Al contrario, lo stato del Sud Dakota ha registrato piu’ di 3.600 casi e almeno 39 decessi. Una differenza che puo’ essere spiegata con il fato che il Sud Dakota e’ uno degli otto stati americani che non hanno dichiarato il lockdown.

La scorsa settimana  Noem aveva dato un ultimatum di 48 ore per la rimozione di tutti i checkpoint, ma la communita’ Sioux si e’ rifiutata.

Nei gironi seguenti, il governatore e’ tornato su suoi passi anche perche’ i rapporti con le tribu’ dei nativi americani e’ prerogativa del governo federale in quanto le riserve sono territori autonomi. 

L’abbassamento dei toni e’ anche dovuto al fatto che i Sioux  e lo stato del Sud Dakota hanno un passato abbastanza burrascoso. Negli anni 70’s infatti proprio in questa riserva e’ stato arrestato il prigioniero politico Leonard Peltier accusato di aver ucciso due agenti dell’FBI proprio durante uno stand off tra rappresentanti dell’American Indian Movement e il governo federale.

 

College cercano di ottenere l'immunità 

Intanto continua il dibattito su come entrare nella fase 2 senza creare una ulteriore emergenza sanitaria.

La scorsa settimana durante una video conferenza, i rappresentanti di 14 college e universita’ americane hanno chiesto al vice presidente Mike Pence e alla ministra dell’educazione Betsy DeVos di passare una legge che garantisca una sorta di immunita’ contro qualisasi richiesta di danni da parte di studenti or lavoratori che si ammaleranno al momento della riapertura dei campus.

Dopo i produttori di carne quindi anche i presidi delle universita’ hanno cominciato a chiedere protezioni legali in cambio di una riapertura delle universita’ gia’ a fine agosto.

Come gia’ discusso nelle precedenti corrispondenze, la riapertura del paese e’ una priorita’ per Trump e il partito repubblicano. Entrambi infatti considerano una possibile ripresa economica l’unica strategia per poter vincere le elezioni presidenziali di fine novembre.

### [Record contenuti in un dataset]

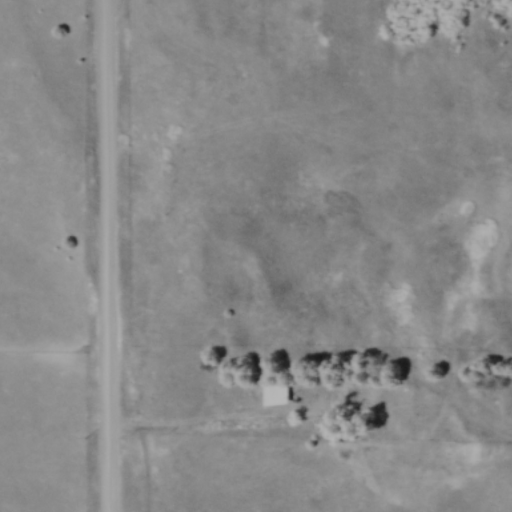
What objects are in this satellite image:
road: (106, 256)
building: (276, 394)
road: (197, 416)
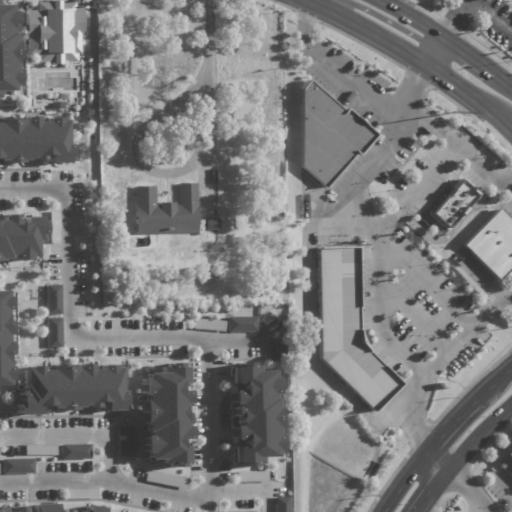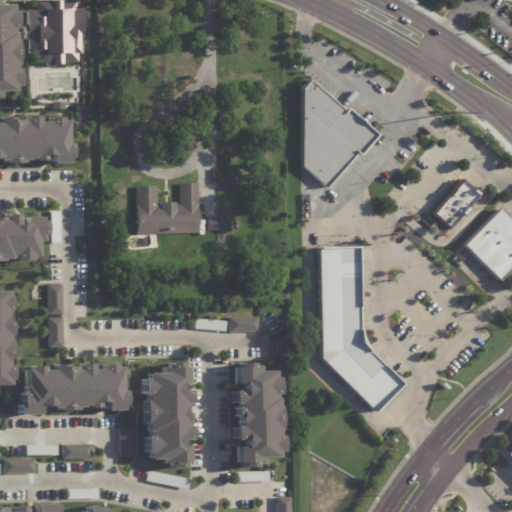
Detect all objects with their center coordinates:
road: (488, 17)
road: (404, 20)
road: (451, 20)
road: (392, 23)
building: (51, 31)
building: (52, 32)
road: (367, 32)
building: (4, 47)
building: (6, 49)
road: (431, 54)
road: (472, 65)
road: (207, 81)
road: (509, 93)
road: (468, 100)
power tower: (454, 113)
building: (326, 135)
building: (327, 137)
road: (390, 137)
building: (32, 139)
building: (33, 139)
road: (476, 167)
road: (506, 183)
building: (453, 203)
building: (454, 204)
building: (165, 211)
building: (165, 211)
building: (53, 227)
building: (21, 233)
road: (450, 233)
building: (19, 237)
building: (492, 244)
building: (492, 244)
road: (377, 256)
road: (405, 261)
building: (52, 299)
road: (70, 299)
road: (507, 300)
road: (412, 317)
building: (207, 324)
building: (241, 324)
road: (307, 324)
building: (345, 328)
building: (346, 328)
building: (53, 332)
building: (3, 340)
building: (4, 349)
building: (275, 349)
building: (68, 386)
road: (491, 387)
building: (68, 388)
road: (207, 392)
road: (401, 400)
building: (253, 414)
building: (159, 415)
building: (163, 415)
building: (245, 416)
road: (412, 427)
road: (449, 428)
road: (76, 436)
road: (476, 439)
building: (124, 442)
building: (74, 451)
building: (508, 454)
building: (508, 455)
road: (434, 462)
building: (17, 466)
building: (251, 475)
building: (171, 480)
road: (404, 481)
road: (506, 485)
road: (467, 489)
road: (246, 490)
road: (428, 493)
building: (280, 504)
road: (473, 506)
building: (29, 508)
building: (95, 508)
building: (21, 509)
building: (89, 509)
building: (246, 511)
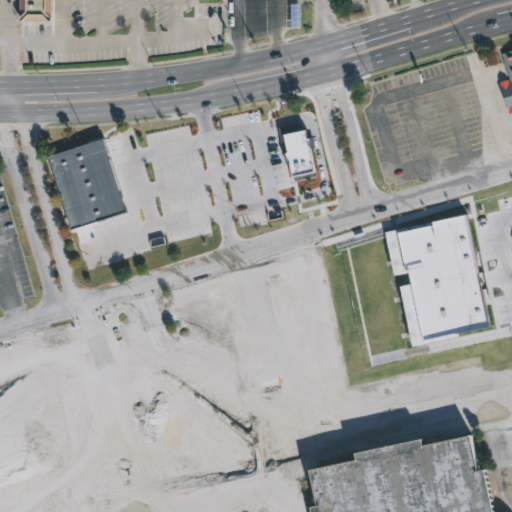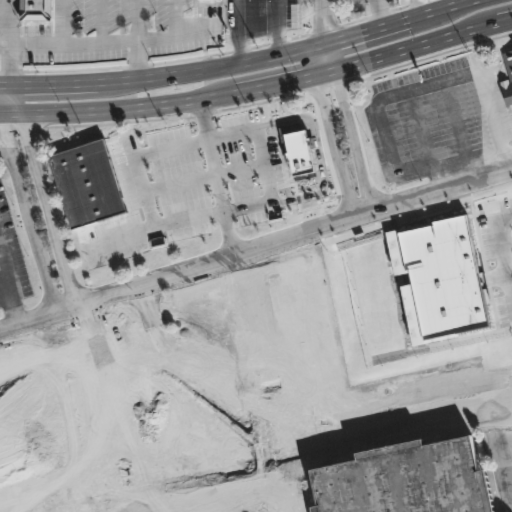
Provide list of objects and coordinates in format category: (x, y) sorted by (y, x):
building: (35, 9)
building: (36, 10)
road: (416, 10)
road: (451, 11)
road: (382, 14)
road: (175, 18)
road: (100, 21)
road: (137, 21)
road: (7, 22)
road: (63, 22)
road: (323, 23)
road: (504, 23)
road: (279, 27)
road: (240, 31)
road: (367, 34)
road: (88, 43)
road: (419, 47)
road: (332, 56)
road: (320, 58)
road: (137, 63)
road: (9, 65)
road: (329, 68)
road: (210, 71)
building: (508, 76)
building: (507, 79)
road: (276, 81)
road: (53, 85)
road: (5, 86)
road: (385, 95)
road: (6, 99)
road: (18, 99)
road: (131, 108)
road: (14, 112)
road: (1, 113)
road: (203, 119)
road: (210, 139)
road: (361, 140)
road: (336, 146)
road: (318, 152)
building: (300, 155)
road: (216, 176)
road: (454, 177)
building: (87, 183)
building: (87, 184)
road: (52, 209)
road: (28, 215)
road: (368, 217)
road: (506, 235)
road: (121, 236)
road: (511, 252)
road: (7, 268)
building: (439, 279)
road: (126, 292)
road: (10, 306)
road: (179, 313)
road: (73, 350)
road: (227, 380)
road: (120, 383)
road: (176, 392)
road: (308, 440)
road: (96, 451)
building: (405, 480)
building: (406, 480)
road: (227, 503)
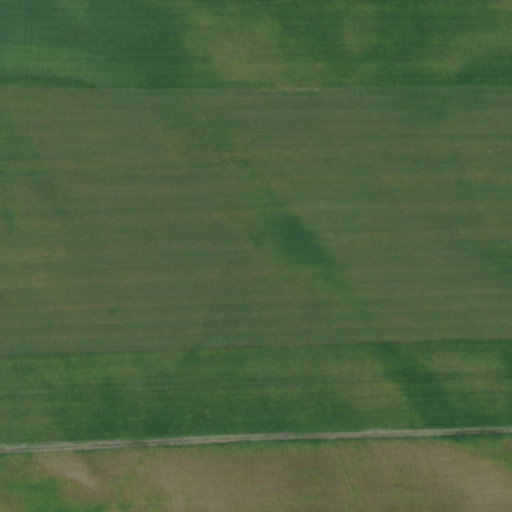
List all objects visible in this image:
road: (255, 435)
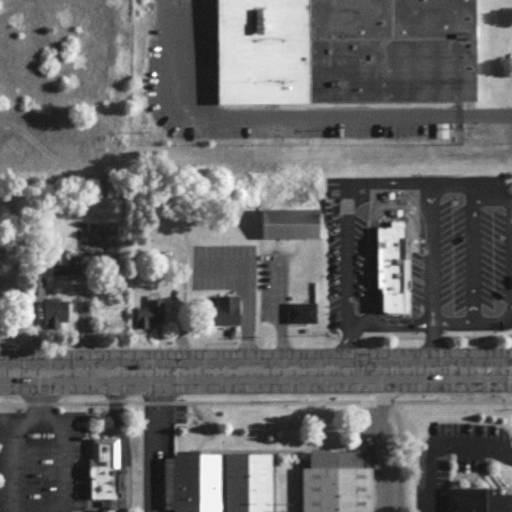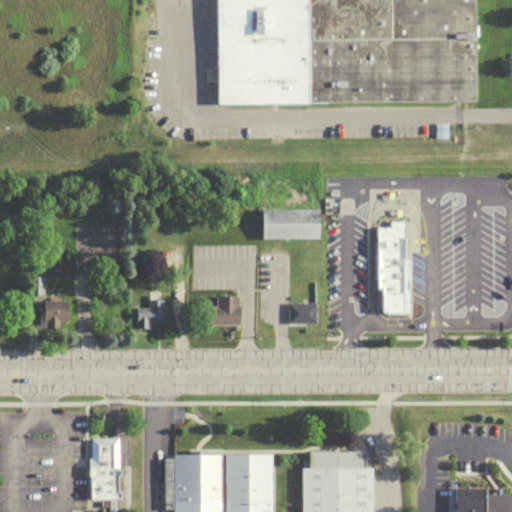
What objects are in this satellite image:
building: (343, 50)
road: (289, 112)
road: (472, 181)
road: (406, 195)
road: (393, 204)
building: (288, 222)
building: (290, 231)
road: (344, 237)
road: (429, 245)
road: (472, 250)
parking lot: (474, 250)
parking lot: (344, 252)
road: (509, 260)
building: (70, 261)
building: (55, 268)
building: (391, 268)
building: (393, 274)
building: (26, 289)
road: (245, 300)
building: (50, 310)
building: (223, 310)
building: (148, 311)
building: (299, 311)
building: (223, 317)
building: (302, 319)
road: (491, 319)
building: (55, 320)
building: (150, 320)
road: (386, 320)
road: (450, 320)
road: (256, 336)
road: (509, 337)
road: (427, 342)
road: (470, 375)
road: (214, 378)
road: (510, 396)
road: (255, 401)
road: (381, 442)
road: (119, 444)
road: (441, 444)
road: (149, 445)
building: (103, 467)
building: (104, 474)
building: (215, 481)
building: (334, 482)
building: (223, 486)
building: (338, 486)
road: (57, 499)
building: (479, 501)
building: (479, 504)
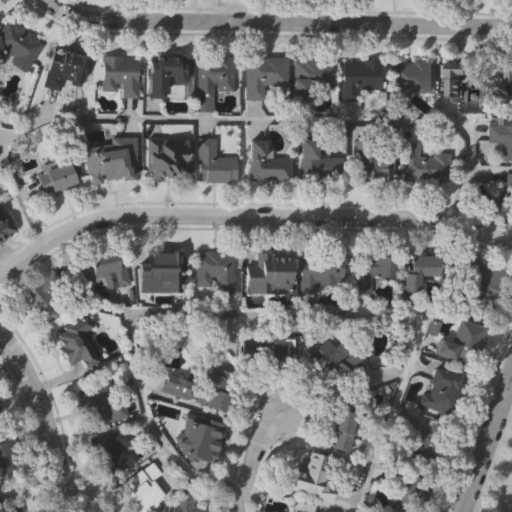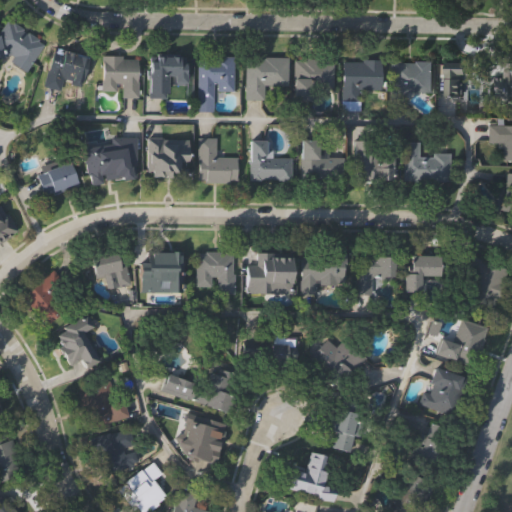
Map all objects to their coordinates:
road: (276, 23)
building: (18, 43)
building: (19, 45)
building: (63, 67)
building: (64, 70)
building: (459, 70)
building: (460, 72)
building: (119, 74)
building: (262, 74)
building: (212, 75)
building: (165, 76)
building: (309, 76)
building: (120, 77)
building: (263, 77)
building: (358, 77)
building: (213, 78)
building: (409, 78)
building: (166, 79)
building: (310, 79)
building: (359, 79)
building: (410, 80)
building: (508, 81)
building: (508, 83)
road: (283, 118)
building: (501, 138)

### [CONSEGNA A]
Rispondi in base al testo sul Sud Dakota e sulla riapertura:
(i) Quanti casi e quanti decessi ha registrato il Sud Dakota?
(ii) Di quante ore era l'ultimatum dato da Noem per rimuovere i checkpoint?
(iii) A chi si sono rivolti i rappresentanti dei 14 college e università durante la video conferenza?
### [CONSEGNA B]
Scrivi il seguito del testo sul Sud Dakota e sulla riapertura, a partire dall'ultima frase riportata.

### [RISPOSTA A]
(i) Più di 3.600 casi e almeno 39 decessi.
(ii) 48 ore.
(iii) Al vice presidente Mike Pence e alla ministra dell'educazione Betsy DeVos.

### [RISPOSTA B]
Per questo motivo il rappresentante dei Repubblicani al Senato, Mitch McConnell ha gia’ dichiarato che nessun nuovo pacchetto di aiuti economici verra’ votato al senato se non include anche una qualche immunita’ legale per datori di lavoro, industriali e universita’.

In pratica il partito repubblicano stia usando l’approvazione dei pacchetti di aiuti economici come moneta di scambio per forzare i vari stati a riaprire. Ricordiamo infatti che secondo la costituzione Americana, gli stati e non il governo federale hanno il potere di ordinare la fine del lockdown. 

Ma come ha dichiarato in una recente conferenza stampa il leader dei repubblicani gli stati non possono da una parte ricevere gli aiuti federali e dall’altra rifiutarsi di allentare i lockdown.

Intanto sindacati e altre organizzazioni in difesa dei lavoratori e lavoratrici hanno criticato la posizione del partito repubblicano sottolineando come il vero problema sia la mancanza di linee guida x la riapertura da parte del governo federale.
 

Tesla

Ma i repubblicani non sono gli unici a sostenere che e’ arrivato il momento di riaprire tutto. La scorsa settimana Elon Musk, CEO of Tesla, la famosa marca di macchine elettriche, ha deciso di sfidare apertamente lo Stato della California e riaprire l’impianto vicino a San Francisco.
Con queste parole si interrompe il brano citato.